Abstract

Amiodarone pulmonary toxicity is a major clinical problem limiting the utility of this powerful therapeutic agent. The clinical manifestations of amiodarone lung toxicity are protean, but the most common presentation is that of an indolent illness characterized by dyspnea and often associated with cough and/or fever. Diffuse radiographic abnormalities are common, but localized infiltrates can be seen as well. The typical physiologic changes are the development of diffusing impairment and a restrictive ventilatory defect. In the absence of a 15% decline in DLCO from the pretreatment value, significant amiodarone toxicity appears to be unlikely. The diagnosis is made by the careful exclusion of other causes for the observed illness and the finding of clinical, radiographic, physiologic, and pathologic abnormalities compatible with amiodarone toxicity.
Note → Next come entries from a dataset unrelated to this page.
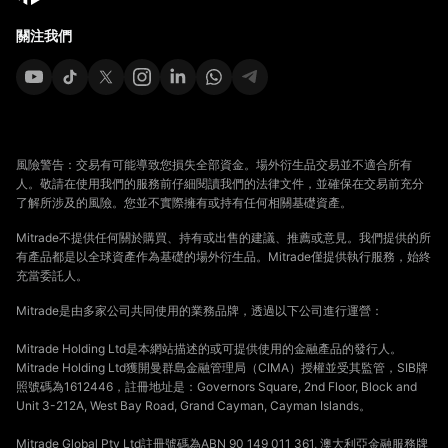
關注我們
風險警告：交易有可能導致您損失全部資金。場外衍生品交易並不適合所有
人。敬請在使用我們的服務前仔細閱讀我們的法律文件，並確保在交易前充分
了解所涉及的風險。您並不實際擁有或持有任何相關基礎資產。
Mitrade不提供任何關於購買、持有或出售的建議、推薦或意見。我們提供的所
有產品都是以全球資產作為基礎的場外衍生品。Mitrade僅提供執行服務，始終
充當委託人。
Mitrade是由多家公司共同使用的業務品牌，透過以下公司進行運營：
Mitrade Holding Ltd是本網站描述的或可提供使用的金融產品的發行人。
Mitrade Holding Ltd獲開曼群島金融管理局（CIMA）授權並受其監管，SIB牌
照號碼為1612446，註冊地址是：Governors Square, 2nd Floor, Block and
Unit 3-212A, West Bay Road, Grand Cayman, Cayman Islands。
Mitrade Global Pty Ltd註冊號碼為ABN 90 149 011 361, 澳大利亞金融服務牌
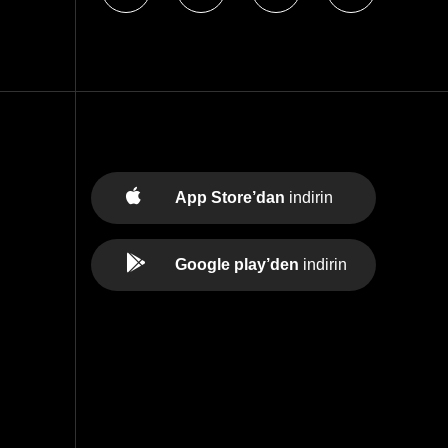
App Store’dan
indirin
Google play’den
indirin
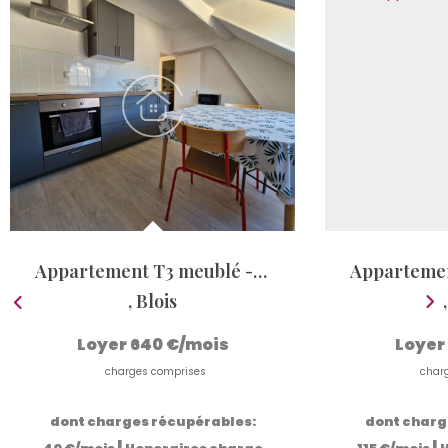
Appartement T3 meublé - Blois Vienne
Appartemen
,
Blois
Loyer 640 €/mois
Loyer
charges comprises
char
dont charges récupérables:
dont charg
|
|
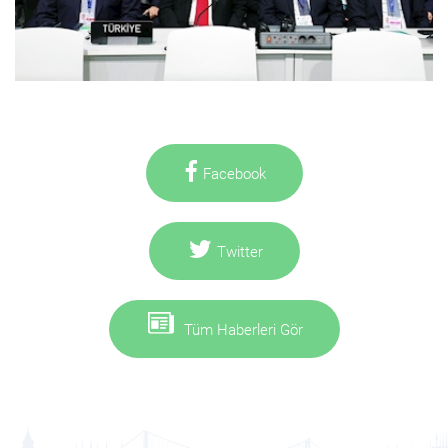
Facebook
Twitter
Tüm Haberleri Gör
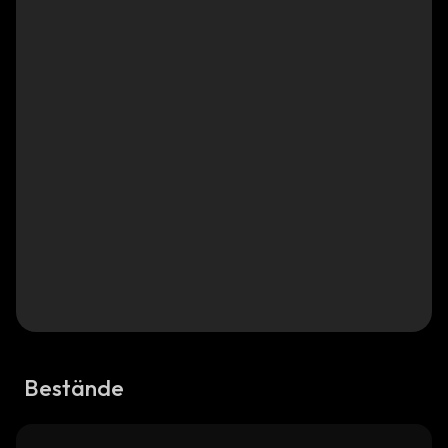
Bestände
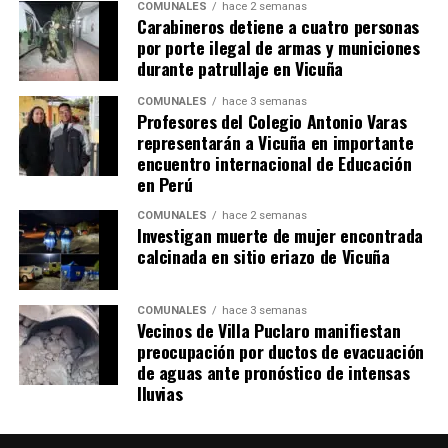
COMUNALES
hace 2 semanas
Carabineros detiene a cuatro personas
por porte ilegal de armas y municiones
durante patrullaje en Vicuña
COMUNALES
hace 3 semanas
Profesores del Colegio Antonio Varas
representarán a Vicuña en importante
encuentro internacional de Educación
en Perú
COMUNALES
hace 2 semanas
Investigan muerte de mujer encontrada
calcinada en sitio eriazo de Vicuña
COMUNALES
hace 3 semanas
Vecinos de Villa Puclaro manifiestan
preocupación por ductos de evacuación
de aguas ante pronóstico de intensas
lluvias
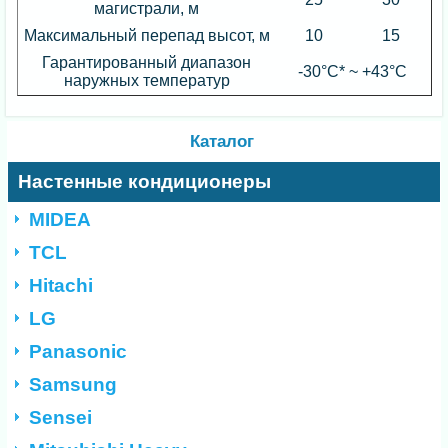
магистрали, м
Максимальный перепад высот, м
10
15
Гарантированный диапазон
-30°С* ~ +43°С
наружных температур
Каталог
Настенные кондиционеры
MIDEA
TCL
Hitachi
LG
Panasonic
Samsung
Sensei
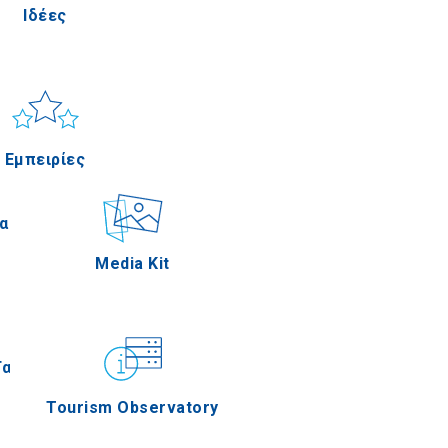
Ιδέες
Πέλλα
ιος & Θάλασσα
Applications
Εμπειρίες
Σέρρες
αστηριότητες
Media Kit
Άγιον Όρος
Γαστρονομία
Tourism Observatory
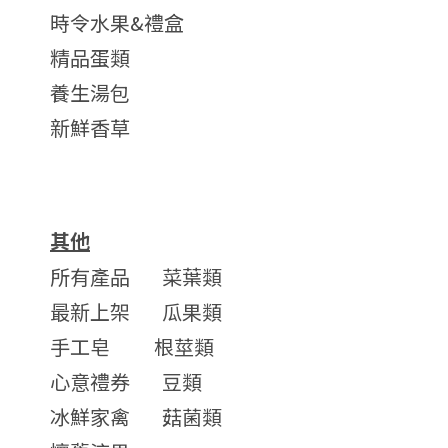
時令水果&禮盒
精品蛋類
養生湯包
新鮮香草
其他
所有產品
菜葉類
最新上架
瓜果類
手工皂
根莖類
心意禮券
豆類
冰鮮家禽
菇菌類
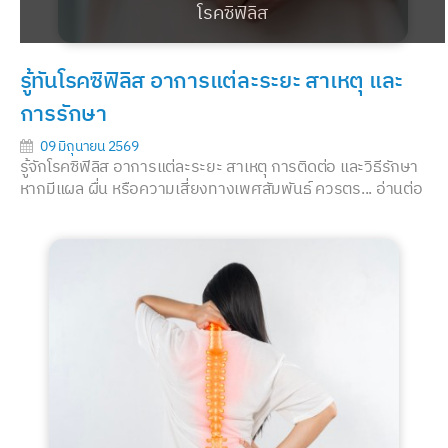
โรคซิฟิลิส
รู้ทันโรคซิฟิลิส อาการแต่ละระยะ สาเหตุ และ
การรักษา
09 มิถุนายน 2569
รู้จักโรคซิฟิลิส อาการแต่ละระยะ สาเหตุ การติดต่อ และวิธีรักษา
หากมีแผล ผื่น หรือความเสี่ยงทางเพศสัมพันธ์ ควรตร...
อ่านต่อ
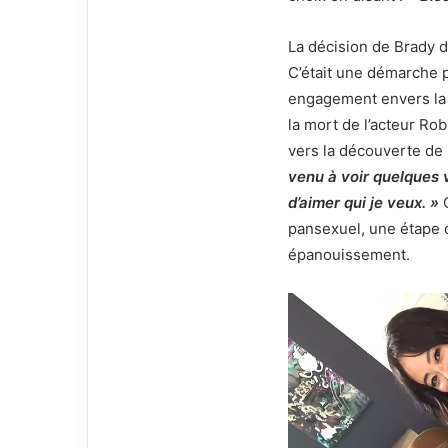
i
e
La décision de Brady de
l
C’était une démarche p
engagement envers la 
la mort de l’acteur Ro
vers la découverte de 
venu à voir quelques vé
d’aimer qui je veux. »
C
pansexuel, une étape 
épanouissement.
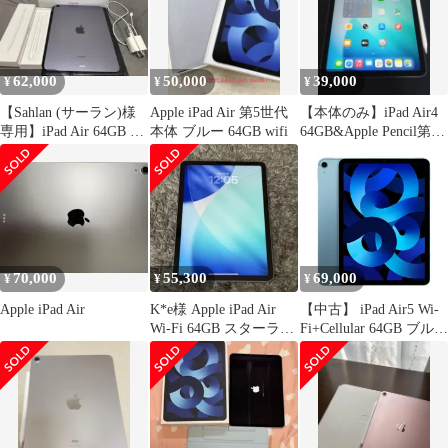
62,000
50,000
39,000
¥
¥
¥
【Sahlan (サーラン)様
Apple iPad Air 第5世代
【本体のみ】iPad Air4
専用】iPad Air 64GB 第
本体 ブルー 64GB wifi
64GB&Apple Pencil第2
5世代+その他
世代セット
70,000
55,300
69,000
¥
¥
¥
Apple iPad Air
K*e様 Apple iPad Air
【中古】 iPad Air5 Wi-
Wi-Fi 64GB スターライ
Fi+Cellular 64GB ブルー
ト (第
A2589 2022年 SIMフリ
ー 本体 タブレット ア
イパッド アップル
apple 【送料無料】
ipda5mtm2809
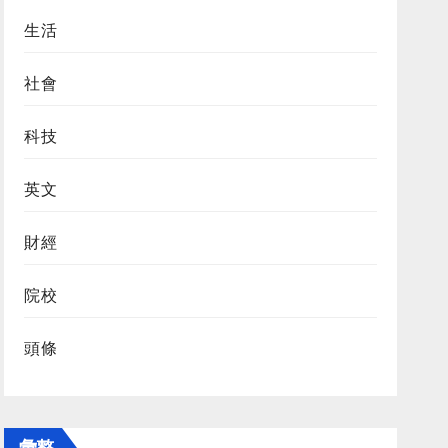
生活
社會
科技
英文
財經
院校
頭條
彙整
Although the pathologic findings of amiodarone lung can be distinctive, the histologic demonstration of foam cells and ultrastructural lamellar inclusions alone does not distinguish toxic from nontoxic patients receiving amiodarone. If reasonable alternative antiarrhythmic therapy is available, amiodarone should be withdrawn. If the severity of illness warrants, a trial of corticosteroid therapy is reasonable. Some patients can be maintained on continued therapy despite toxicity, if the drug is deemed to be absolutely essential and clinical deterioration does not continue. The prognosis of patients who develop amiodarone pulmonary toxicity seems to be poor, but may be largely determined by the underlying cardiac disease.